=== Work to complete ===
The complete set of records below must be repeated precisely as given.
(Given data begins)
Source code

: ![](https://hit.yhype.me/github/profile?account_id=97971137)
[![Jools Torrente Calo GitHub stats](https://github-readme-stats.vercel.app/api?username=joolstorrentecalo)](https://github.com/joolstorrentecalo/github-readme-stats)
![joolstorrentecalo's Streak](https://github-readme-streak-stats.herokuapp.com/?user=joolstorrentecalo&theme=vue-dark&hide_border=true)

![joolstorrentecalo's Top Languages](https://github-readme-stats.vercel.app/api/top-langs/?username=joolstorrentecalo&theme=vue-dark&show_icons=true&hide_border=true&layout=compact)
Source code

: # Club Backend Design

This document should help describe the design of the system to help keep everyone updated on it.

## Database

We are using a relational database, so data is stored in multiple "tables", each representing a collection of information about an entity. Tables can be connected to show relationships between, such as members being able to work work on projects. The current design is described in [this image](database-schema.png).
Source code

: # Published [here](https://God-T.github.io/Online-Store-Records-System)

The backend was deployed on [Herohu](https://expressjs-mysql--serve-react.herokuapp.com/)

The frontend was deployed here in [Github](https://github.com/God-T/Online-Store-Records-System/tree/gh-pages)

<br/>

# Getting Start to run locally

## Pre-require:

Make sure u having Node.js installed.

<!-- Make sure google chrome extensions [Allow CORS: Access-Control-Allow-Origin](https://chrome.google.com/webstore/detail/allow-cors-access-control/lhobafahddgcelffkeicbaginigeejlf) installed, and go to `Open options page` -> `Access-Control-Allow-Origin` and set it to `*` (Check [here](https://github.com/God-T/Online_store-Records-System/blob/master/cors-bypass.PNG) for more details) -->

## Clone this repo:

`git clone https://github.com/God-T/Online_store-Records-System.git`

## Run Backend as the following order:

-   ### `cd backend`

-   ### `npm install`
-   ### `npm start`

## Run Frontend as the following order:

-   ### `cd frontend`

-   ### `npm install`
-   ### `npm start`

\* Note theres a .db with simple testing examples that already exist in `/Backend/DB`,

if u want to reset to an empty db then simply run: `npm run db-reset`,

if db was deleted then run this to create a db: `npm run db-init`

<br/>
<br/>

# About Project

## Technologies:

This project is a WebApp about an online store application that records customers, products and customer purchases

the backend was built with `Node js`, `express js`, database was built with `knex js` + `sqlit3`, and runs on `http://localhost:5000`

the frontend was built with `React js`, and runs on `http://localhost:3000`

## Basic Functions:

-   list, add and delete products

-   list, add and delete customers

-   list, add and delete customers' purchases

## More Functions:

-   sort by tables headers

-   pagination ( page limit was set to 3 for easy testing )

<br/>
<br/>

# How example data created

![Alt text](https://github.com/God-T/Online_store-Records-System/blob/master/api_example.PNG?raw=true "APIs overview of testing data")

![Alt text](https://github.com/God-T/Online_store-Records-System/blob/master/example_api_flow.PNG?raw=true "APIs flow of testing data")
(Given data ends)
=== Expected answer ===
Source code

: ![](https://hit.yhype.me/github/profile?account_id=97971137)
[![Jools Torrente Calo GitHub stats](https://github-readme-stats.vercel.app/api?username=joolstorrentecalo)](https://github.com/joolstorrentecalo/github-readme-stats)
![joolstorrentecalo's Streak](https://github-readme-streak-stats.herokuapp.com/?user=joolstorrentecalo&theme=vue-dark&hide_border=true)

![joolstorrentecalo's Top Languages](https://github-readme-stats.vercel.app/api/top-langs/?username=joolstorrentecalo&theme=vue-dark&show_icons=true&hide_border=true&layout=compact)
Source code

: # Club Backend Design

This document should help describe the design of the system to help keep everyone updated on it.

## Database

We are using a relational database, so data is stored in multiple "tables", each representing a collection of information about an entity. Tables can be connected to show relationships between, such as members being able to work work on projects. The current design is described in [this image](database-schema.png).
Source code

: # Published [here](https://God-T.github.io/Online-Store-Records-System)

The backend was deployed on [Herohu](https://expressjs-mysql--serve-react.herokuapp.com/)

The frontend was deployed here in [Github](https://github.com/God-T/Online-Store-Records-System/tree/gh-pages)

<br/>

# Getting Start to run locally

## Pre-require:

Make sure u having Node.js installed.

<!-- Make sure google chrome extensions [Allow CORS: Access-Control-Allow-Origin](https://chrome.google.com/webstore/detail/allow-cors-access-control/lhobafahddgcelffkeicbaginigeejlf) installed, and go to `Open options page` -> `Access-Control-Allow-Origin` and set it to `*` (Check [here](https://github.com/God-T/Online_store-Records-System/blob/master/cors-bypass.PNG) for more details) -->

## Clone this repo:

`git clone https://github.com/God-T/Online_store-Records-System.git`

## Run Backend as the following order:

-   ### `cd backend`

-   ### `npm install`
-   ### `npm start`

## Run Frontend as the following order:

-   ### `cd frontend`

-   ### `npm install`
-   ### `npm start`

\* Note theres a .db with simple testing examples that already exist in `/Backend/DB`,

if u want to reset to an empty db then simply run: `npm run db-reset`,

if db was deleted then run this to create a db: `npm run db-init`

<br/>
<br/>

# About Project

## Technologies:

This project is a WebApp about an online store application that records customers, products and customer purchases

the backend was built with `Node js`, `express js`, database was built with `knex js` + `sqlit3`, and runs on `http://localhost:5000`

the frontend was built with `React js`, and runs on `http://localhost:3000`

## Basic Functions:

-   list, add and delete products

-   list, add and delete customers

-   list, add and delete customers' purchases

## More Functions:

-   sort by tables headers

-   pagination ( page limit was set to 3 for easy testing )

<br/>
<br/>

# How example data created

![Alt text](https://github.com/God-T/Online_store-Records-System/blob/master/api_example.PNG?raw=true "APIs overview of testing data")

![Alt text](https://github.com/God-T/Online_store-Records-System/blob/master/example_api_flow.PNG?raw=true "APIs flow of testing data")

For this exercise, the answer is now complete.